よろく

何かしらの余録

第九聴き比べ(その1)

1.はじめに

先日、あるところでベートーヴェンの交響曲9番がかかっていて、ついつい聴いていた。いくつか特徴のある演奏だった(割とブーミーなティンパニ、硬い金管の音、4楽章のファンファーレのトランペット改変など)が、誰・どのオケの演奏か、これまでに聴いたことがあるのか判然としなかった。はて、CDやデータ(最近はデータで買ってばかり)を集めていて、聴いていたはずなのだが、聴いている気になっていただけだったのではないか。そう思って、持っているものを全てDAPに放り込んで聴き比べてみることにした。

 

聞き比べる順は特に決めていないが、同じ指揮者で複数の録音があることも多いので、指揮者ごとにまとめて聴いてみることにした。なお、聴き比べのお供はスコアと、ハインリヒ・シェンカー(西田紘子・沼口隆〔訳〕)『ベートーヴェンの第9交響曲ー分析・演奏・文献』(音楽之友社、2010)〔原著1912年〕*1

ベートーヴェンの第9交響曲 分析・演奏・文献

ベートーヴェンの第9交響曲 分析・演奏・文献

 

 

2.カラヤン

2.1序

ベタではあるが、まずはカラヤンから。個人的にはとりたててカラヤンが好きなわけではない*2。ただ、世の中で最も有名なものの1つではあろうし、録音もたくさんあるのでここから始めるのも悪くなかろう。

下で述べるもののほかにも私が知っているだけで、3つの録音がある。特に1958年のNYP盤は聴いてみたいので、近々入手したい。

  • 1947年:Herbert Von Karajan, Wiener Philharmoniker & Wiener Singverein. Elisabeth Schwarzkopf, Elisabeth Höngen, Julius Patzak & Hans Hotter
  • 1954年:Herbert von Karajan, Orchestra Sinfonica Rai Roma. Teresa Stich Randall, Hilde Rössel-Majdan, Waldemar Kmentt & Gottlob Frick
  • 1958年:Herbert von Karajan, New York Philharmonic & Westminster Choir. Leontyne Price, Maureen Forrester, Leopold Simoneau & Norman Scott.

2.2聴き比べレビュー

1955年:Herbert von Karajan,  Vienna Symphony Orchestra & Wiener Singverein. Lisa Della Casa, Hilde Rössel-Majdan, Waldemar Kmentt & Otto Edelmann

モノラルにしては録音は割とよい。ノイズも乗っているが、聴いているうちに意外と気にならなくなった。演奏面では、3楽章が過剰に耽美的でもなく、テンポも遅すぎないがきちんと歌っている良いものであった。4楽章の器楽のみの部分の盛り上がり具合がよい。声楽が入るところでは、ソロは近いけど合唱が妙に遠く聞える。

● **取り組む課題**
A: 本文に書かれている内容をもとに、次の問いに答えよ。
(i) 筆者が先日あるところで流れていて聴いたのは何の曲か。
(ii) 筆者が近々入手したいと述べている録音は何年のものか。
(iii) 1955年の録音で、声楽が入るところで妙に遠く聞こえるとされているのは何か。
B: 項目のうち「phylum: Basidiomycota」を含む行から始まり項目の終わりまでの部分を、「scientific name」を「学名」に変え、ほかはそのままにして書き直せ。
本文と項目のあいだには何の関係もない。

● **項目一覧**
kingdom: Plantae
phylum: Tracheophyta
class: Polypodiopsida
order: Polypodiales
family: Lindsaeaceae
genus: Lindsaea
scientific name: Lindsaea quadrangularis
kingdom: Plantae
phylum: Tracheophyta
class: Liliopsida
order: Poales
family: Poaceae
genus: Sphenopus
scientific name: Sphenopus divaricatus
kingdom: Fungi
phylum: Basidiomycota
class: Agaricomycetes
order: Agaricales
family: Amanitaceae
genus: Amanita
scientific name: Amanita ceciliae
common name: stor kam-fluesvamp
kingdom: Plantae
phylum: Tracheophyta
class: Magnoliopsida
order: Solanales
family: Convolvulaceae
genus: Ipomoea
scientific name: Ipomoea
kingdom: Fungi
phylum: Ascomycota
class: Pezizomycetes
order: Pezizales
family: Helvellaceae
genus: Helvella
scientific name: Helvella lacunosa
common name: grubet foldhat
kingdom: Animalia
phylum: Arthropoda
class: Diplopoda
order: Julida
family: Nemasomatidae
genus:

● **解答**
A:
(i) ベートーヴェンの交響曲9番
(ii) 1958年
(iii) 合唱

B:
phylum: Basidiomycota
class: Agaricomycetes
order: Agaricales
family: Amanitaceae
genus: Amanita
学名: Amanita ceciliae
common name: stor kam-fluesvamp
kingdom: Plantae
phylum: Tracheophyta
class: Magnoliopsida
order: Solanales
family: Convolvulaceae
genus: Ipomoea
学名: Ipomoea
kingdom: Fungi
phylum: Ascomycota
class: Pezizomycetes
order: Pezizales
family: Helvellaceae
genus: Helvella
学名: Helvella lacunosa
common name: grubet foldhat
kingdom: Animalia
phylum: Arthropoda
class: Diplopoda
order: Julida
family: Nemasomatidae
genus:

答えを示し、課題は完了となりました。